2) As the dough is resting, prepare the rest of the ingredients for the curry. Set a large pot onto the stove and turn the heat up to medium high heat. In the large pot, add a tablespoon of refined coconut oil. Once hot, add the garlic and onion. Sprinkle in the kosher salt. Cook until aromatic, about a minute. Toss in the potatoes and orange pepper. Sprinkle in the cumin seeds, ground coriander, curry powder, granulated sugar, and tomato paste. Stir to coat the vegetables in the spices. Pour in the can of coconut milk and vegetable stock. Add in the freshly cracked black pepper. Turn the heat down to medium low. Cover the pot and let cook for about 15 minutes, stirring occasionally. Add in the heirloom tomato. Cook until all vegetables are tender, about another 10-15 minutes. Turn heat down to lowest (or warm) setting to keep warm.

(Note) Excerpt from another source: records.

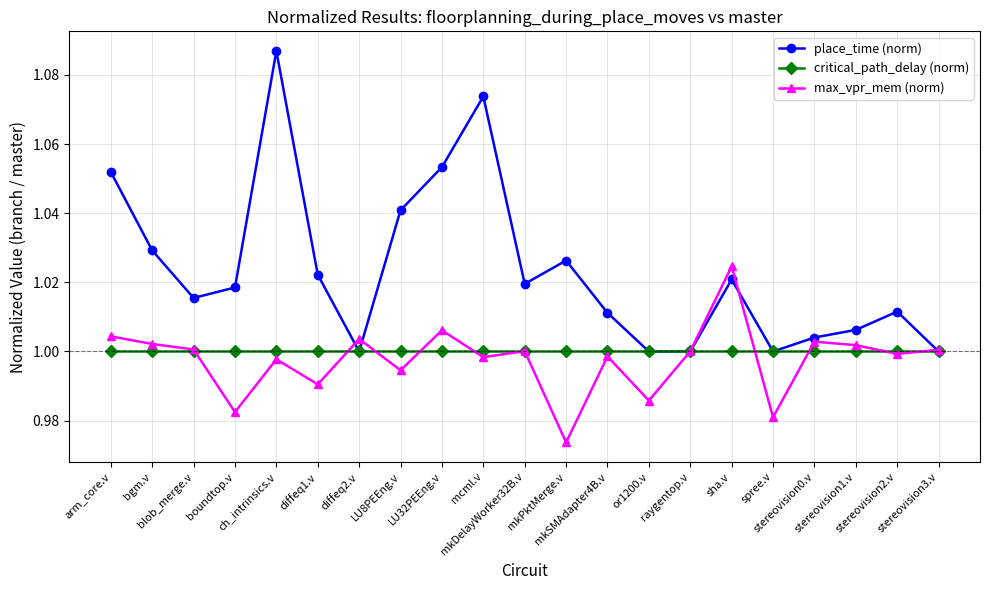

Rank the series by their maximum value, from lowest to highest.

critical_path_delay (norm), max_vpr_mem (norm), place_time (norm)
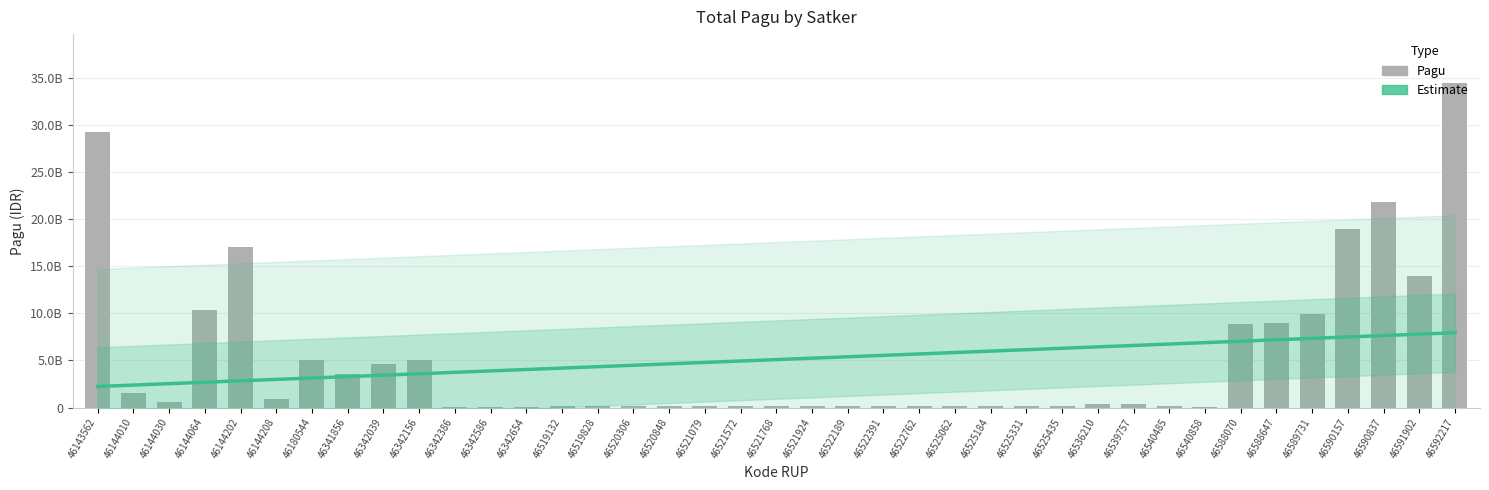

What value does the Estimate series have at 46525062?

5841038074.1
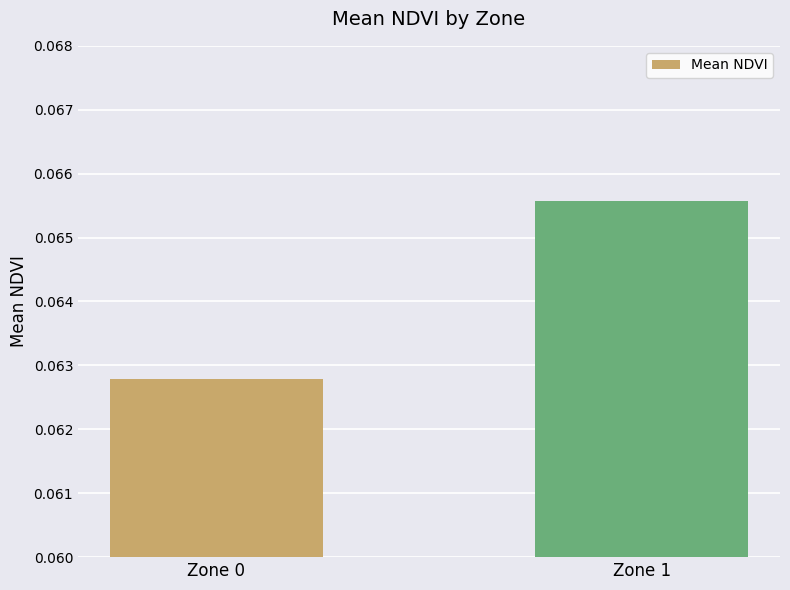

Rank the categories by value from highest to lowest.

Zone 1, Zone 0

3) Preheat oven to 400°F. After at least an hour has passed, the flatbread dough is ready for use. Set aside a large sheet pan lined with a sheet of parchment paper. Transfer the flatbread dough from the bowl to a lightly floured surface. Roll out the dough into a thick circle. Cut the dough into about six equal triangular pieces. Shape each triangular piece into a ball. Round out each ball onto the lightly floured surface. Roll each ball into a flat circle. Transfer each of the flattened dough balls to the parchment lined baking sheet. Brush the flatbread dough with one tablespoon of vegetable oil. When the oven is ready, transfer the baking sheet with the flatbread dough into the oven. Bake for ten minutes. Halfway through the baking time, heat a grill pan on high heat. Add the remaining tablespoon of vegetable oil. When ten minutes has passed, remove the baking sheet from the oven.
4) Transfer the flatbread, two at a time (or however many flatbreads your grill pan can accommodate at one time), onto the grill pan. Grill for about 30 seconds on each side. Transfer the grilled flatbread back to the baking sheet. Continue until all six flatbreads are grilled.

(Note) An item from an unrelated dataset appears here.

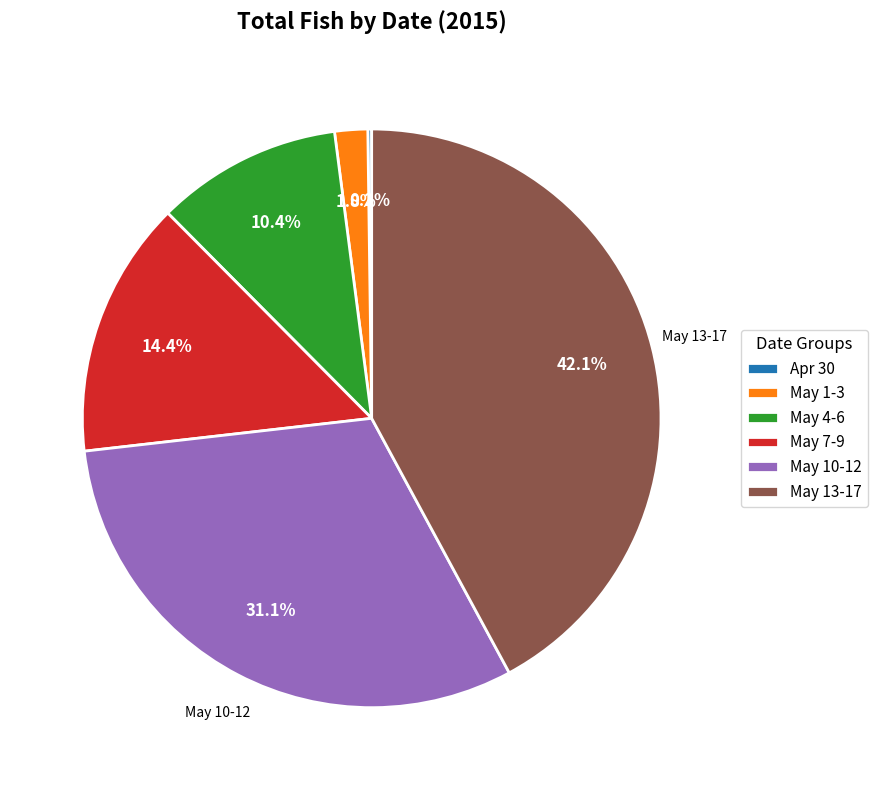

Does any single category account for the majority?

No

5) When ready to serve, scoop the curry into two bowls. Garnish with fresh cilantro. Cut the flatbreads in half and serve with the curry.
Takeaways: My vegetable coconut curry is a great way to use up bits and pieces of crunchy vegetables in the refrigerator. The addition of tomato (and enhanced with tomato paste) was definitely a game changer. It added an additional element of sweetness, tanginess, freshness and overall depth of flavor to the curry.